Ian helped me take Sal to the vet Monday morning, where a test showed his blood glucose level to be 26.6 m/mol. While his glucose level may have been elevated by the stress of the car ride and the vet's exam, "normal" is 3.5 - 6.5 m/mol. While he was at the vets having more tests Ian and I went to the pharmacy and bought testing supplies, needles and insulin.
For the first three days of treatment we have to monitor his blood glucose levels very carefully. This means a blood test every four hours from morning until bedtime. In a cat the blood is obtained by pricking the outer edge of the ear with a lance. The drop of blood is then drawn up the test strip by capillary action and in a few seconds you have a reading.
His readings were all pretty much the same all day yesterday, 17.00 - 18.00, but down significantly from Monday. This afternoon he had the "best" reading since we started monitoring, 15.3. The insulin we're giving him is a slow-acting form, and I had read that it would take a couple of days before the blood sugar started to drop appreciably. Hopefully it is starting to take effect.
He does not appreciate being poked though and who could blame him? I am so incompetent. I poke him, and it's too shallow, so he doesn't bleed enough to test. I have to poke him again, and again, and again... Or I poke him too hard and blood goes everywhere.
He's fed up with my clumsiness and no wonder, but I am amazed that he's already learned that I am going to poke his ear with a sharp object and then milk it for blood. He gets this resigned face on, like, "My Mama has flipped her lid, but whaddya do? She's still my Mama." He's cuddling me as soon as it's done, so he's learned that while it's unpleasant it's not diabolically painful. He pays no attention to the insulin injections. The needles these days are tiny, not much bigger than a hair. They are coated with silicone to slide in easily, and they are very sharp.

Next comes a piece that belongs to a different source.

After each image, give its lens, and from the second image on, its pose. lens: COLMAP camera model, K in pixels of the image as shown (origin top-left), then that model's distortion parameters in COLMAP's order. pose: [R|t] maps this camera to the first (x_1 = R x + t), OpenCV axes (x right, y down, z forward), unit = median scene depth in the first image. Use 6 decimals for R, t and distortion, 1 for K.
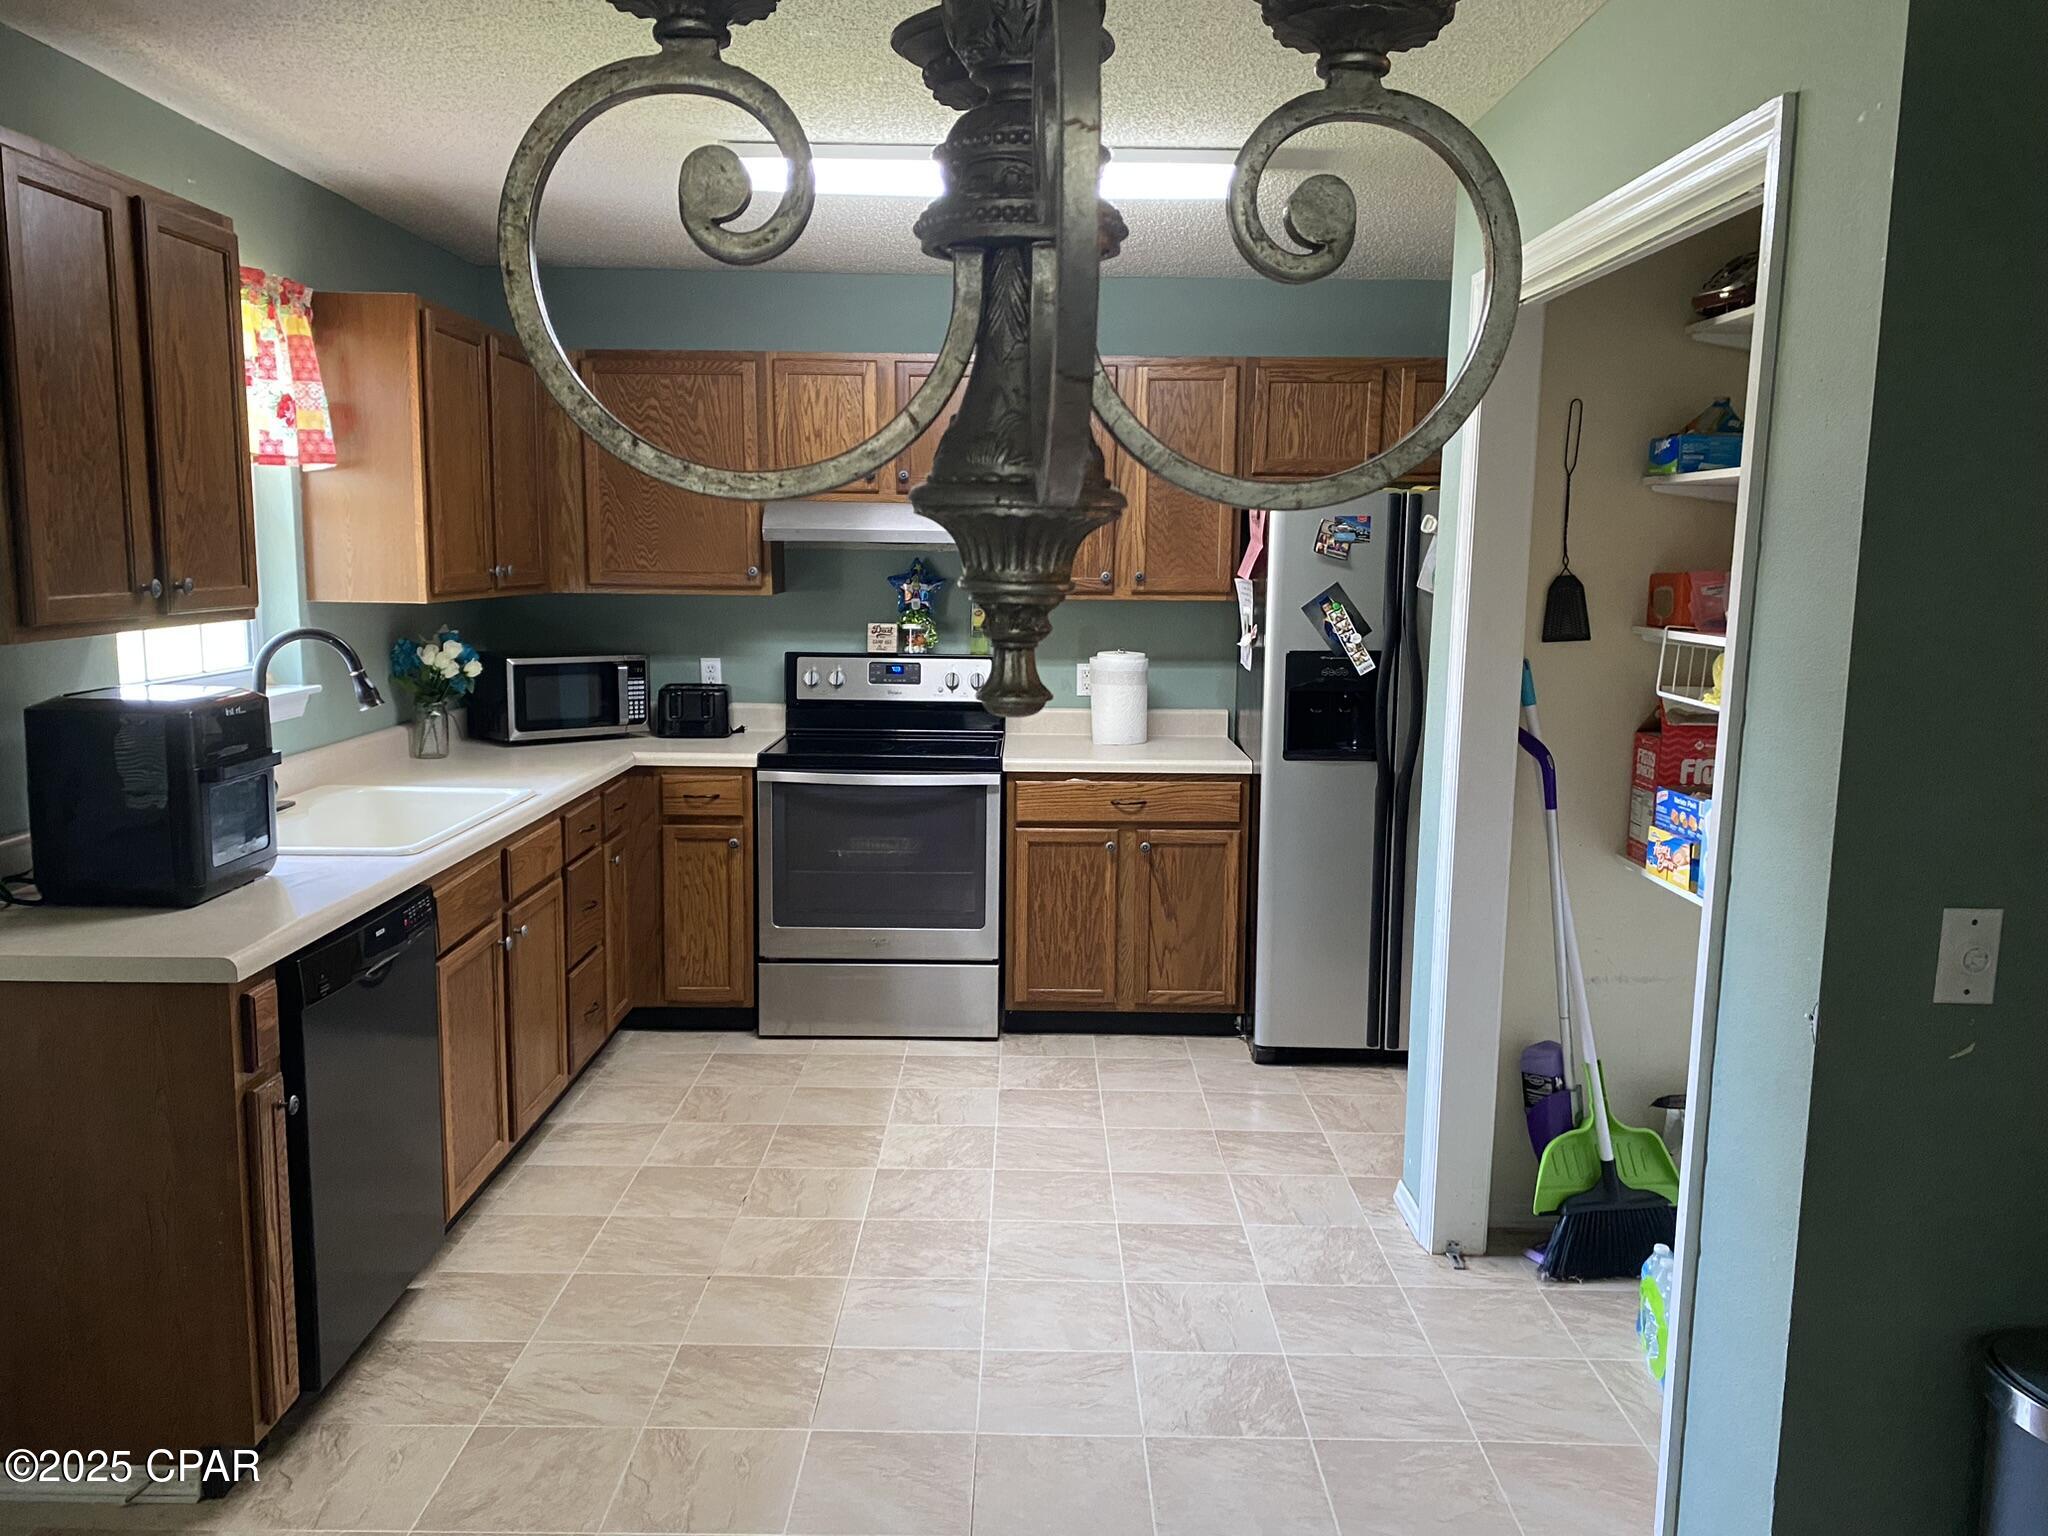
lens RADIAL K [[1567.9, 0, 1020.9], [0, 1567.9, 765.3], [0, 0, 1]] dist [0.040714, -0.042382]
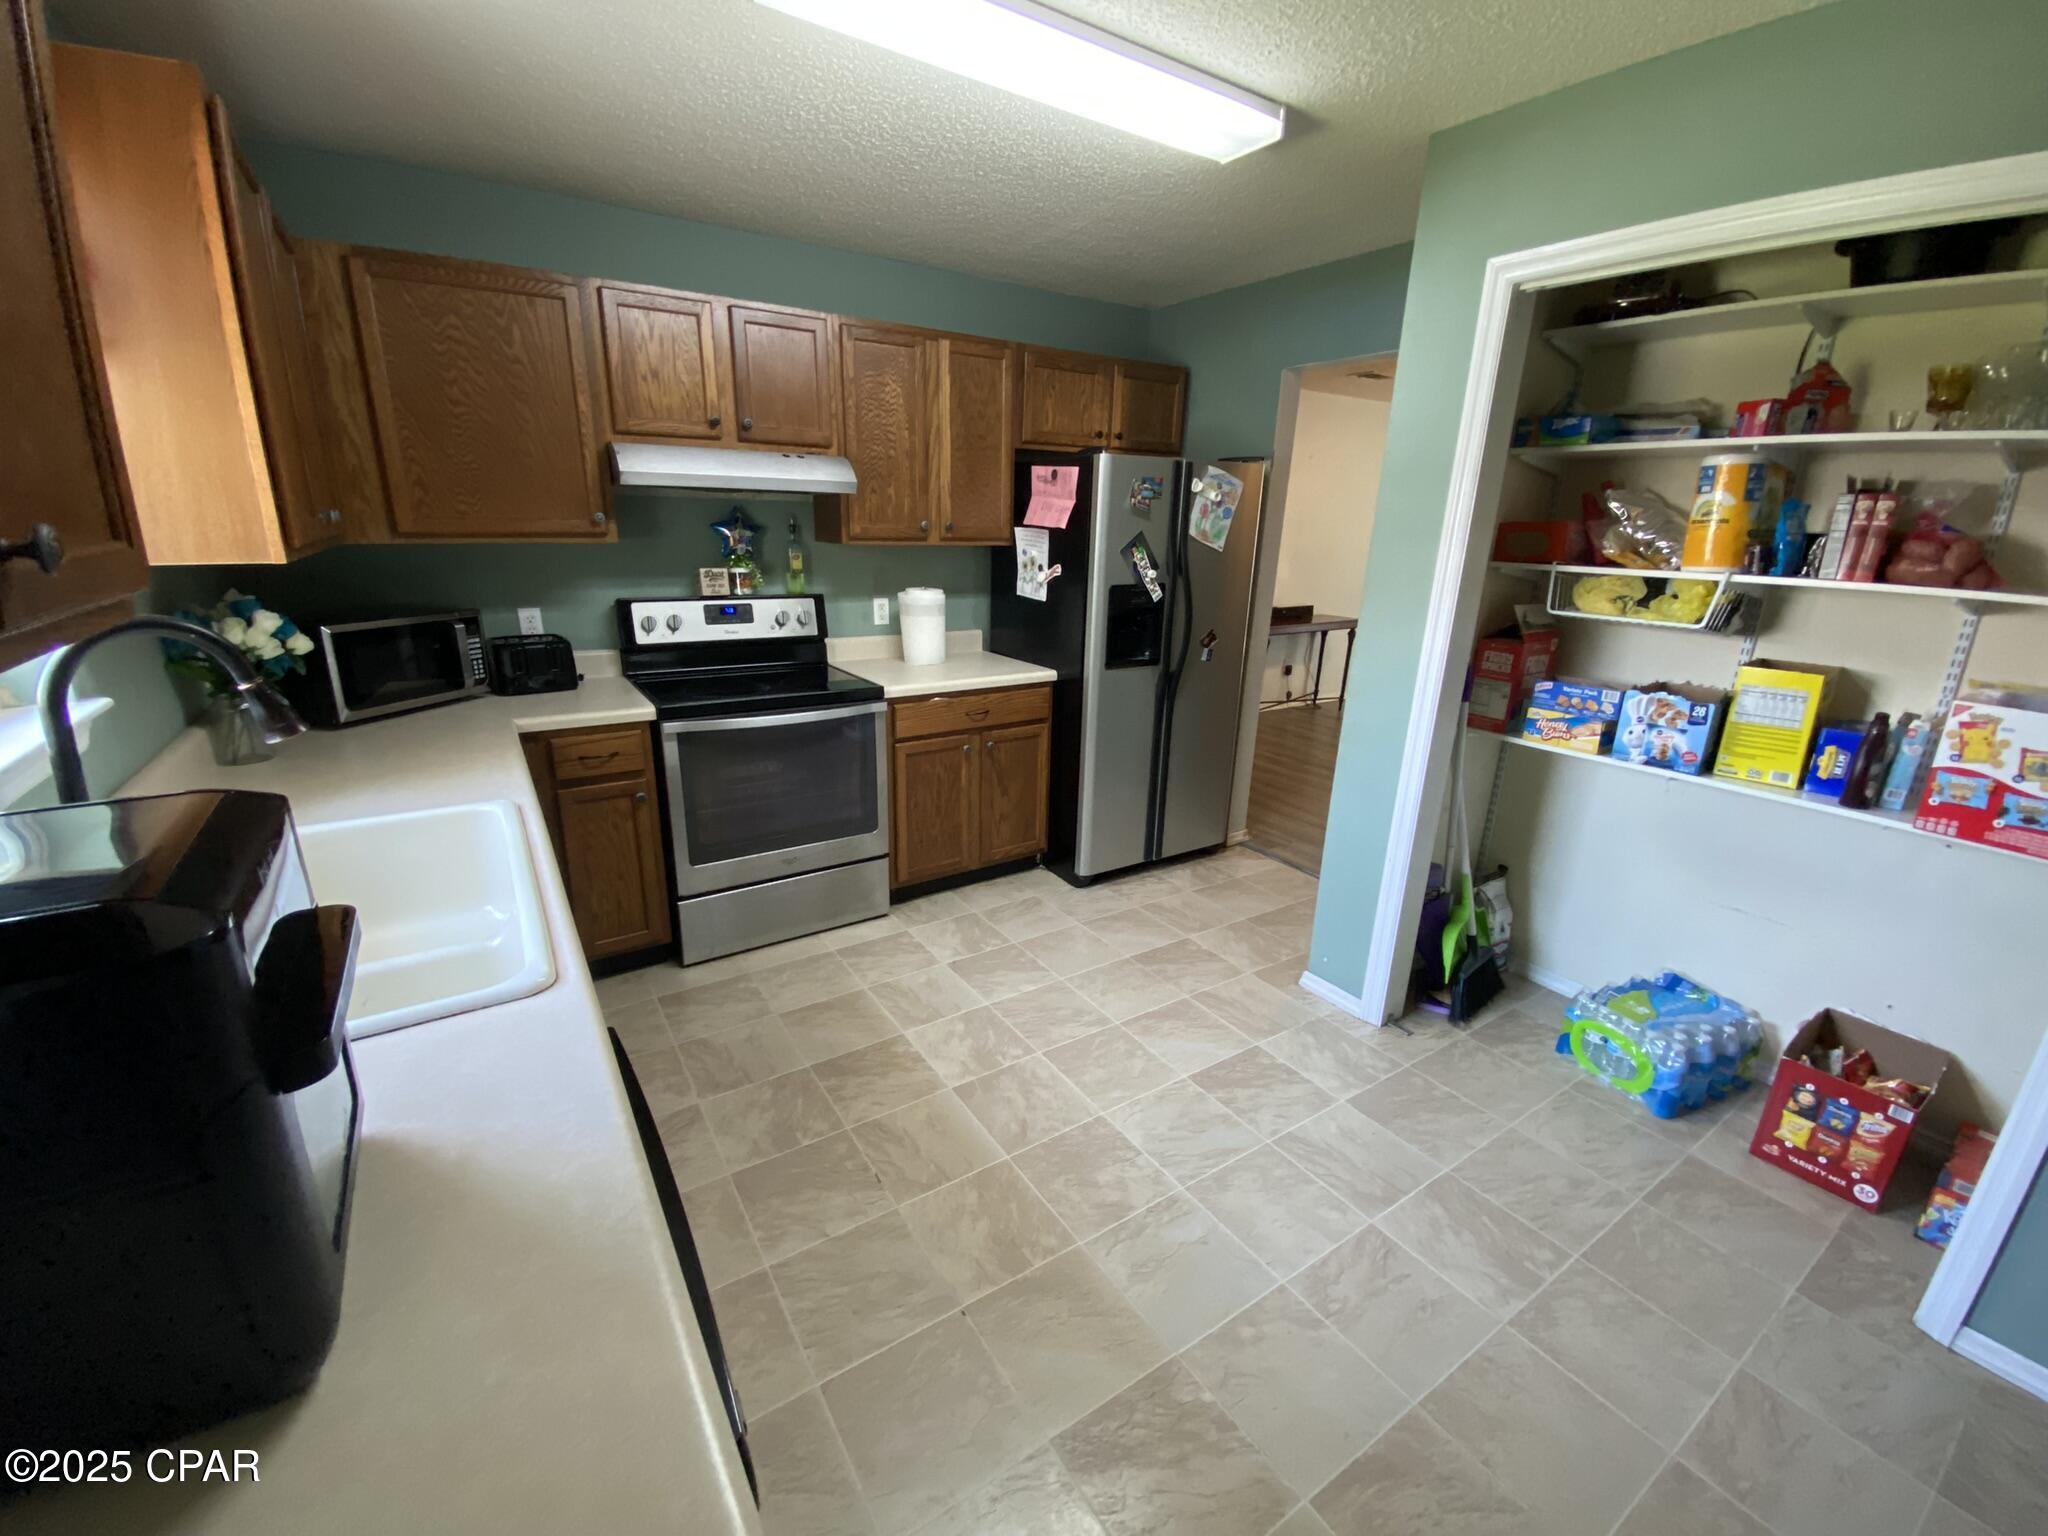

Hopefully I'll get better at it because monitoring is vital to effective management. The cat we had when the boys were small was a huge FAT creature (30 lbs). His name was Buddha John Three Fish. Buddha because he really was a Great Soul. How do you say a cat is "spiritual" without sounding like a freak? But this guy was. But he was also hungry, which is how he got the John Three Fish part of his name. He ate Ian's pet turtle, named John, and the three goldfish we bought and put in a fishbowl on the mantel.
He was a huge cat, but so very patient and gentle. Once he was outside and somehow had an encounter with a cholla cactus. This kind of cactus has barbed spines, the ends of the spines are like fishhooks. He came inside and up to me and said, "Meowff". I reached to pet his head and found him loaded with spines. Some had gone through his tongue and nailed it to the roof of his mouth, some had gone into his nose. Some were around his eyes. Many went through his cheeks. Most animals would have been wild with pain. But here he was, quietly asking for some help.
I got needlenose pliers and a pair of nail scissors. I'd cut the protruding end off of a spine, so it could collapse, and then I'd yank it out. He whimpered, but he never raised a paw to scratch me, never growled, never hissed. I took 112 spines out of him, and afterwards he curled up in my arms and purred. He was a wonderful cat.
He developed diabetes when he was nine. He did well, but it was harder to manage diabetes in those days. There were no blood glucose meters. I relied on dip sticks that you had to poke into the pee stream. (HE thought I had gone a little strange when I started following him to the litter box and poking a strip of paper under his tinkle!) But I rotated injections sites for his insulin, and he kept track of where the next shot should go, and would jump up on the counter and present the appropriate site every morning before breakfast. In those days we gave insulin once a day, now they've learned it's better to give a smaller dose twice a day.
The things we do for our beloved four-leggers.